**Records shown**:
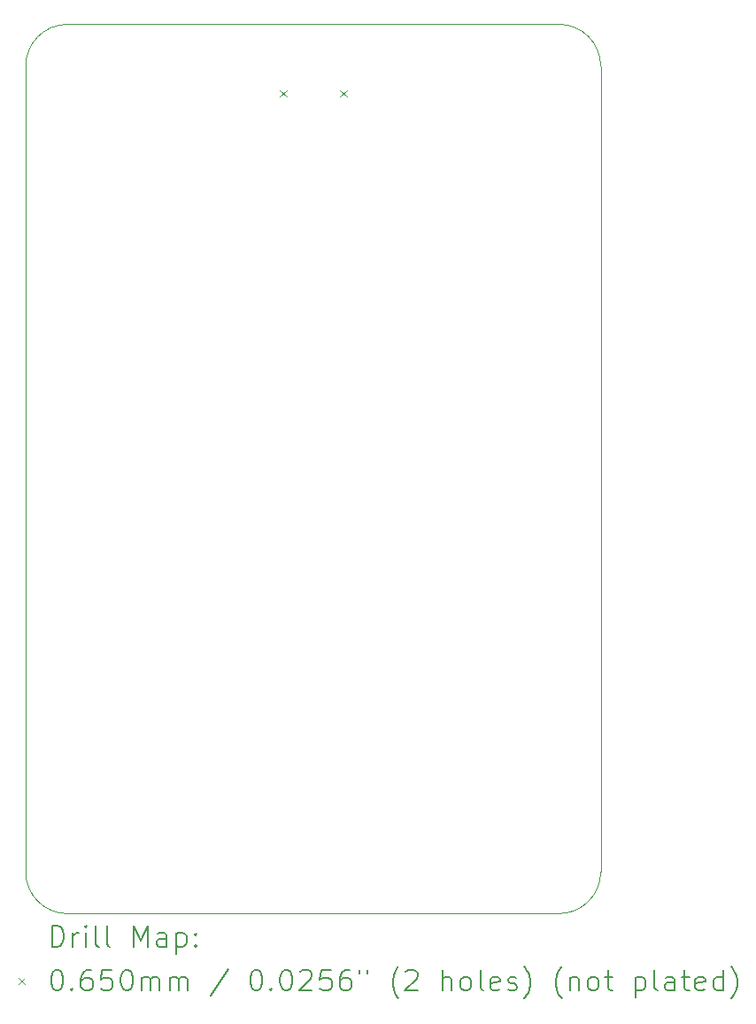
<source format=gbr>
%FSLAX45Y45*%
G04 Gerber Fmt 4.5, Leading zero omitted, Abs format (unit mm)*
G04 Created by KiCad (PCBNEW (6.0.5)) date 2024-07-23 11:03:13*
%MOMM*%
%LPD*%
G01*
G04 APERTURE LIST*
%TA.AperFunction,Profile*%
%ADD10C,0.100000*%
%TD*%
%ADD11C,0.200000*%
%ADD12C,0.065000*%
G04 APERTURE END LIST*
D10*
X17300000Y-14600000D02*
G75*
G03*
X17700000Y-14200000I0J400000D01*
G01*
X17300000Y-6100000D02*
X12600000Y-6100000D01*
X12200000Y-6500000D02*
X12200000Y-14200000D01*
X12600000Y-6100000D02*
G75*
G03*
X12200000Y-6500000I0J-400000D01*
G01*
X17700000Y-14200000D02*
X17700000Y-6500000D01*
X12200000Y-14200000D02*
G75*
G03*
X12600000Y-14600000I400000J0D01*
G01*
X12600000Y-14600000D02*
X17300000Y-14600000D01*
X17700000Y-6500000D02*
G75*
G03*
X17300000Y-6100000I-400000J0D01*
G01*
D11*
D12*
X14628500Y-6727500D02*
X14693500Y-6792500D01*
X14693500Y-6727500D02*
X14628500Y-6792500D01*
X15206500Y-6727500D02*
X15271500Y-6792500D01*
X15271500Y-6727500D02*
X15206500Y-6792500D01*
D11*
X12452619Y-14915476D02*
X12452619Y-14715476D01*
X12500238Y-14715476D01*
X12528809Y-14725000D01*
X12547857Y-14744048D01*
X12557381Y-14763095D01*
X12566905Y-14801190D01*
X12566905Y-14829762D01*
X12557381Y-14867857D01*
X12547857Y-14886905D01*
X12528809Y-14905952D01*
X12500238Y-14915476D01*
X12452619Y-14915476D01*
X12652619Y-14915476D02*
X12652619Y-14782143D01*
X12652619Y-14820238D02*
X12662143Y-14801190D01*
X12671667Y-14791667D01*
X12690714Y-14782143D01*
X12709762Y-14782143D01*
X12776428Y-14915476D02*
X12776428Y-14782143D01*
X12776428Y-14715476D02*
X12766905Y-14725000D01*
X12776428Y-14734524D01*
X12785952Y-14725000D01*
X12776428Y-14715476D01*
X12776428Y-14734524D01*
X12900238Y-14915476D02*
X12881190Y-14905952D01*
X12871667Y-14886905D01*
X12871667Y-14715476D01*
X13005000Y-14915476D02*
X12985952Y-14905952D01*
X12976428Y-14886905D01*
X12976428Y-14715476D01*
X13233571Y-14915476D02*
X13233571Y-14715476D01*
X13300238Y-14858333D01*
X13366905Y-14715476D01*
X13366905Y-14915476D01*
X13547857Y-14915476D02*
X13547857Y-14810714D01*
X13538333Y-14791667D01*
X13519286Y-14782143D01*
X13481190Y-14782143D01*
X13462143Y-14791667D01*
X13547857Y-14905952D02*
X13528809Y-14915476D01*
X13481190Y-14915476D01*
X13462143Y-14905952D01*
X13452619Y-14886905D01*
X13452619Y-14867857D01*
X13462143Y-14848809D01*
X13481190Y-14839286D01*
X13528809Y-14839286D01*
X13547857Y-14829762D01*
X13643095Y-14782143D02*
X13643095Y-14982143D01*
X13643095Y-14791667D02*
X13662143Y-14782143D01*
X13700238Y-14782143D01*
X13719286Y-14791667D01*
X13728809Y-14801190D01*
X13738333Y-14820238D01*
X13738333Y-14877381D01*
X13728809Y-14896428D01*
X13719286Y-14905952D01*
X13700238Y-14915476D01*
X13662143Y-14915476D01*
X13643095Y-14905952D01*
X13824048Y-14896428D02*
X13833571Y-14905952D01*
X13824048Y-14915476D01*
X13814524Y-14905952D01*
X13824048Y-14896428D01*
X13824048Y-14915476D01*
X13824048Y-14791667D02*
X13833571Y-14801190D01*
X13824048Y-14810714D01*
X13814524Y-14801190D01*
X13824048Y-14791667D01*
X13824048Y-14810714D01*
D12*
X12130000Y-15212500D02*
X12195000Y-15277500D01*
X12195000Y-15212500D02*
X12130000Y-15277500D01*
D11*
X12490714Y-15135476D02*
X12509762Y-15135476D01*
X12528809Y-15145000D01*
X12538333Y-15154524D01*
X12547857Y-15173571D01*
X12557381Y-15211667D01*
X12557381Y-15259286D01*
X12547857Y-15297381D01*
X12538333Y-15316428D01*
X12528809Y-15325952D01*
X12509762Y-15335476D01*
X12490714Y-15335476D01*
X12471667Y-15325952D01*
X12462143Y-15316428D01*
X12452619Y-15297381D01*
X12443095Y-15259286D01*
X12443095Y-15211667D01*
X12452619Y-15173571D01*
X12462143Y-15154524D01*
X12471667Y-15145000D01*
X12490714Y-15135476D01*
X12643095Y-15316428D02*
X12652619Y-15325952D01*
X12643095Y-15335476D01*
X12633571Y-15325952D01*
X12643095Y-15316428D01*
X12643095Y-15335476D01*
X12824048Y-15135476D02*
X12785952Y-15135476D01*
X12766905Y-15145000D01*
X12757381Y-15154524D01*
X12738333Y-15183095D01*
X12728809Y-15221190D01*
X12728809Y-15297381D01*
X12738333Y-15316428D01*
X12747857Y-15325952D01*
X12766905Y-15335476D01*
X12805000Y-15335476D01*
X12824048Y-15325952D01*
X12833571Y-15316428D01*
X12843095Y-15297381D01*
X12843095Y-15249762D01*
X12833571Y-15230714D01*
X12824048Y-15221190D01*
X12805000Y-15211667D01*
X12766905Y-15211667D01*
X12747857Y-15221190D01*
X12738333Y-15230714D01*
X12728809Y-15249762D01*
X13024048Y-15135476D02*
X12928809Y-15135476D01*
X12919286Y-15230714D01*
X12928809Y-15221190D01*
X12947857Y-15211667D01*
X12995476Y-15211667D01*
X13014524Y-15221190D01*
X13024048Y-15230714D01*
X13033571Y-15249762D01*
X13033571Y-15297381D01*
X13024048Y-15316428D01*
X13014524Y-15325952D01*
X12995476Y-15335476D01*
X12947857Y-15335476D01*
X12928809Y-15325952D01*
X12919286Y-15316428D01*
X13157381Y-15135476D02*
X13176428Y-15135476D01*
X13195476Y-15145000D01*
X13205000Y-15154524D01*
X13214524Y-15173571D01*
X13224048Y-15211667D01*
X13224048Y-15259286D01*
X13214524Y-15297381D01*
X13205000Y-15316428D01*
X13195476Y-15325952D01*
X13176428Y-15335476D01*
X13157381Y-15335476D01*
X13138333Y-15325952D01*
X13128809Y-15316428D01*
X13119286Y-15297381D01*
X13109762Y-15259286D01*
X13109762Y-15211667D01*
X13119286Y-15173571D01*
X13128809Y-15154524D01*
X13138333Y-15145000D01*
X13157381Y-15135476D01*
X13309762Y-15335476D02*
X13309762Y-15202143D01*
X13309762Y-15221190D02*
X13319286Y-15211667D01*
X13338333Y-15202143D01*
X13366905Y-15202143D01*
X13385952Y-15211667D01*
X13395476Y-15230714D01*
X13395476Y-15335476D01*
X13395476Y-15230714D02*
X13405000Y-15211667D01*
X13424048Y-15202143D01*
X13452619Y-15202143D01*
X13471667Y-15211667D01*
X13481190Y-15230714D01*
X13481190Y-15335476D01*
X13576428Y-15335476D02*
X13576428Y-15202143D01*
X13576428Y-15221190D02*
X13585952Y-15211667D01*
X13605000Y-15202143D01*
X13633571Y-15202143D01*
X13652619Y-15211667D01*
X13662143Y-15230714D01*
X13662143Y-15335476D01*
X13662143Y-15230714D02*
X13671667Y-15211667D01*
X13690714Y-15202143D01*
X13719286Y-15202143D01*
X13738333Y-15211667D01*
X13747857Y-15230714D01*
X13747857Y-15335476D01*
X14138333Y-15125952D02*
X13966905Y-15383095D01*
X14395476Y-15135476D02*
X14414524Y-15135476D01*
X14433571Y-15145000D01*
X14443095Y-15154524D01*
X14452619Y-15173571D01*
X14462143Y-15211667D01*
X14462143Y-15259286D01*
X14452619Y-15297381D01*
X14443095Y-15316428D01*
X14433571Y-15325952D01*
X14414524Y-15335476D01*
X14395476Y-15335476D01*
X14376428Y-15325952D01*
X14366905Y-15316428D01*
X14357381Y-15297381D01*
X14347857Y-15259286D01*
X14347857Y-15211667D01*
X14357381Y-15173571D01*
X14366905Y-15154524D01*
X14376428Y-15145000D01*
X14395476Y-15135476D01*
X14547857Y-15316428D02*
X14557381Y-15325952D01*
X14547857Y-15335476D01*
X14538333Y-15325952D01*
X14547857Y-15316428D01*
X14547857Y-15335476D01*
X14681190Y-15135476D02*
X14700238Y-15135476D01*
X14719286Y-15145000D01*
X14728809Y-15154524D01*
X14738333Y-15173571D01*
X14747857Y-15211667D01*
X14747857Y-15259286D01*
X14738333Y-15297381D01*
X14728809Y-15316428D01*
X14719286Y-15325952D01*
X14700238Y-15335476D01*
X14681190Y-15335476D01*
X14662143Y-15325952D01*
X14652619Y-15316428D01*
X14643095Y-15297381D01*
X14633571Y-15259286D01*
X14633571Y-15211667D01*
X14643095Y-15173571D01*
X14652619Y-15154524D01*
X14662143Y-15145000D01*
X14681190Y-15135476D01*
X14824048Y-15154524D02*
X14833571Y-15145000D01*
X14852619Y-15135476D01*
X14900238Y-15135476D01*
X14919286Y-15145000D01*
X14928809Y-15154524D01*
X14938333Y-15173571D01*
X14938333Y-15192619D01*
X14928809Y-15221190D01*
X14814524Y-15335476D01*
X14938333Y-15335476D01*
X15119286Y-15135476D02*
X15024048Y-15135476D01*
X15014524Y-15230714D01*
X15024048Y-15221190D01*
X15043095Y-15211667D01*
X15090714Y-15211667D01*
X15109762Y-15221190D01*
X15119286Y-15230714D01*
X15128809Y-15249762D01*
X15128809Y-15297381D01*
X15119286Y-15316428D01*
X15109762Y-15325952D01*
X15090714Y-15335476D01*
X15043095Y-15335476D01*
X15024048Y-15325952D01*
X15014524Y-15316428D01*
X15300238Y-15135476D02*
X15262143Y-15135476D01*
X15243095Y-15145000D01*
X15233571Y-15154524D01*
X15214524Y-15183095D01*
X15205000Y-15221190D01*
X15205000Y-15297381D01*
X15214524Y-15316428D01*
X15224048Y-15325952D01*
X15243095Y-15335476D01*
X15281190Y-15335476D01*
X15300238Y-15325952D01*
X15309762Y-15316428D01*
X15319286Y-15297381D01*
X15319286Y-15249762D01*
X15309762Y-15230714D01*
X15300238Y-15221190D01*
X15281190Y-15211667D01*
X15243095Y-15211667D01*
X15224048Y-15221190D01*
X15214524Y-15230714D01*
X15205000Y-15249762D01*
X15395476Y-15135476D02*
X15395476Y-15173571D01*
X15471667Y-15135476D02*
X15471667Y-15173571D01*
X15766905Y-15411667D02*
X15757381Y-15402143D01*
X15738333Y-15373571D01*
X15728809Y-15354524D01*
X15719286Y-15325952D01*
X15709762Y-15278333D01*
X15709762Y-15240238D01*
X15719286Y-15192619D01*
X15728809Y-15164048D01*
X15738333Y-15145000D01*
X15757381Y-15116428D01*
X15766905Y-15106905D01*
X15833571Y-15154524D02*
X15843095Y-15145000D01*
X15862143Y-15135476D01*
X15909762Y-15135476D01*
X15928809Y-15145000D01*
X15938333Y-15154524D01*
X15947857Y-15173571D01*
X15947857Y-15192619D01*
X15938333Y-15221190D01*
X15824048Y-15335476D01*
X15947857Y-15335476D01*
X16185952Y-15335476D02*
X16185952Y-15135476D01*
X16271667Y-15335476D02*
X16271667Y-15230714D01*
X16262143Y-15211667D01*
X16243095Y-15202143D01*
X16214524Y-15202143D01*
X16195476Y-15211667D01*
X16185952Y-15221190D01*
X16395476Y-15335476D02*
X16376428Y-15325952D01*
X16366905Y-15316428D01*
X16357381Y-15297381D01*
X16357381Y-15240238D01*
X16366905Y-15221190D01*
X16376428Y-15211667D01*
X16395476Y-15202143D01*
X16424048Y-15202143D01*
X16443095Y-15211667D01*
X16452619Y-15221190D01*
X16462143Y-15240238D01*
X16462143Y-15297381D01*
X16452619Y-15316428D01*
X16443095Y-15325952D01*
X16424048Y-15335476D01*
X16395476Y-15335476D01*
X16576428Y-15335476D02*
X16557381Y-15325952D01*
X16547857Y-15306905D01*
X16547857Y-15135476D01*
X16728809Y-15325952D02*
X16709762Y-15335476D01*
X16671667Y-15335476D01*
X16652619Y-15325952D01*
X16643095Y-15306905D01*
X16643095Y-15230714D01*
X16652619Y-15211667D01*
X16671667Y-15202143D01*
X16709762Y-15202143D01*
X16728809Y-15211667D01*
X16738333Y-15230714D01*
X16738333Y-15249762D01*
X16643095Y-15268809D01*
X16814524Y-15325952D02*
X16833571Y-15335476D01*
X16871667Y-15335476D01*
X16890714Y-15325952D01*
X16900238Y-15306905D01*
X16900238Y-15297381D01*
X16890714Y-15278333D01*
X16871667Y-15268809D01*
X16843095Y-15268809D01*
X16824048Y-15259286D01*
X16814524Y-15240238D01*
X16814524Y-15230714D01*
X16824048Y-15211667D01*
X16843095Y-15202143D01*
X16871667Y-15202143D01*
X16890714Y-15211667D01*
X16966905Y-15411667D02*
X16976429Y-15402143D01*
X16995476Y-15373571D01*
X17005000Y-15354524D01*
X17014524Y-15325952D01*
X17024048Y-15278333D01*
X17024048Y-15240238D01*
X17014524Y-15192619D01*
X17005000Y-15164048D01*
X16995476Y-15145000D01*
X16976429Y-15116428D01*
X16966905Y-15106905D01*
X17328810Y-15411667D02*
X17319286Y-15402143D01*
X17300238Y-15373571D01*
X17290714Y-15354524D01*
X17281190Y-15325952D01*
X17271667Y-15278333D01*
X17271667Y-15240238D01*
X17281190Y-15192619D01*
X17290714Y-15164048D01*
X17300238Y-15145000D01*
X17319286Y-15116428D01*
X17328810Y-15106905D01*
X17405000Y-15202143D02*
X17405000Y-15335476D01*
X17405000Y-15221190D02*
X17414524Y-15211667D01*
X17433571Y-15202143D01*
X17462143Y-15202143D01*
X17481190Y-15211667D01*
X17490714Y-15230714D01*
X17490714Y-15335476D01*
X17614524Y-15335476D02*
X17595476Y-15325952D01*
X17585952Y-15316428D01*
X17576429Y-15297381D01*
X17576429Y-15240238D01*
X17585952Y-15221190D01*
X17595476Y-15211667D01*
X17614524Y-15202143D01*
X17643095Y-15202143D01*
X17662143Y-15211667D01*
X17671667Y-15221190D01*
X17681190Y-15240238D01*
X17681190Y-15297381D01*
X17671667Y-15316428D01*
X17662143Y-15325952D01*
X17643095Y-15335476D01*
X17614524Y-15335476D01*
X17738333Y-15202143D02*
X17814524Y-15202143D01*
X17766905Y-15135476D02*
X17766905Y-15306905D01*
X17776429Y-15325952D01*
X17795476Y-15335476D01*
X17814524Y-15335476D01*
X18033571Y-15202143D02*
X18033571Y-15402143D01*
X18033571Y-15211667D02*
X18052619Y-15202143D01*
X18090714Y-15202143D01*
X18109762Y-15211667D01*
X18119286Y-15221190D01*
X18128810Y-15240238D01*
X18128810Y-15297381D01*
X18119286Y-15316428D01*
X18109762Y-15325952D01*
X18090714Y-15335476D01*
X18052619Y-15335476D01*
X18033571Y-15325952D01*
X18243095Y-15335476D02*
X18224048Y-15325952D01*
X18214524Y-15306905D01*
X18214524Y-15135476D01*
X18405000Y-15335476D02*
X18405000Y-15230714D01*
X18395476Y-15211667D01*
X18376429Y-15202143D01*
X18338333Y-15202143D01*
X18319286Y-15211667D01*
X18405000Y-15325952D02*
X18385952Y-15335476D01*
X18338333Y-15335476D01*
X18319286Y-15325952D01*
X18309762Y-15306905D01*
X18309762Y-15287857D01*
X18319286Y-15268809D01*
X18338333Y-15259286D01*
X18385952Y-15259286D01*
X18405000Y-15249762D01*
X18471667Y-15202143D02*
X18547857Y-15202143D01*
X18500238Y-15135476D02*
X18500238Y-15306905D01*
X18509762Y-15325952D01*
X18528810Y-15335476D01*
X18547857Y-15335476D01*
X18690714Y-15325952D02*
X18671667Y-15335476D01*
X18633571Y-15335476D01*
X18614524Y-15325952D01*
X18605000Y-15306905D01*
X18605000Y-15230714D01*
X18614524Y-15211667D01*
X18633571Y-15202143D01*
X18671667Y-15202143D01*
X18690714Y-15211667D01*
X18700238Y-15230714D01*
X18700238Y-15249762D01*
X18605000Y-15268809D01*
X18871667Y-15335476D02*
X18871667Y-15135476D01*
X18871667Y-15325952D02*
X18852619Y-15335476D01*
X18814524Y-15335476D01*
X18795476Y-15325952D01*
X18785952Y-15316428D01*
X18776429Y-15297381D01*
X18776429Y-15240238D01*
X18785952Y-15221190D01*
X18795476Y-15211667D01*
X18814524Y-15202143D01*
X18852619Y-15202143D01*
X18871667Y-15211667D01*
X18947857Y-15411667D02*
X18957381Y-15402143D01*
X18976429Y-15373571D01*
X18985952Y-15354524D01*
X18995476Y-15325952D01*
X19005000Y-15278333D01*
X19005000Y-15240238D01*
X18995476Y-15192619D01*
X18985952Y-15164048D01*
X18976429Y-15145000D01*
X18957381Y-15116428D01*
X18947857Y-15106905D01*
M02*

</source>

**Aim of the task**: Both the line containing "X17300000Y-6100000I-400000J0D01*" and the line containing "X12652619Y-14915476D02*" belong in the answer. Print them and every line above that falls between them exactly, and no others.

**Solution for this problem**:
X17300000Y-6100000I-400000J0D01*
G01*
D11*
D12*
X14628500Y-6727500D02*
X14693500Y-6792500D01*
X14693500Y-6727500D02*
X14628500Y-6792500D01*
X15206500Y-6727500D02*
X15271500Y-6792500D01*
X15271500Y-6727500D02*
X15206500Y-6792500D01*
D11*
X12452619Y-14915476D02*
X12452619Y-14715476D01*
X12500238Y-14715476D01*
X12528809Y-14725000D01*
X12547857Y-14744048D01*
X12557381Y-14763095D01*
X12566905Y-14801190D01*
X12566905Y-14829762D01*
X12557381Y-14867857D01*
X12547857Y-14886905D01*
X12528809Y-14905952D01*
X12500238Y-14915476D01*
X12452619Y-14915476D01*
X12652619Y-14915476D02*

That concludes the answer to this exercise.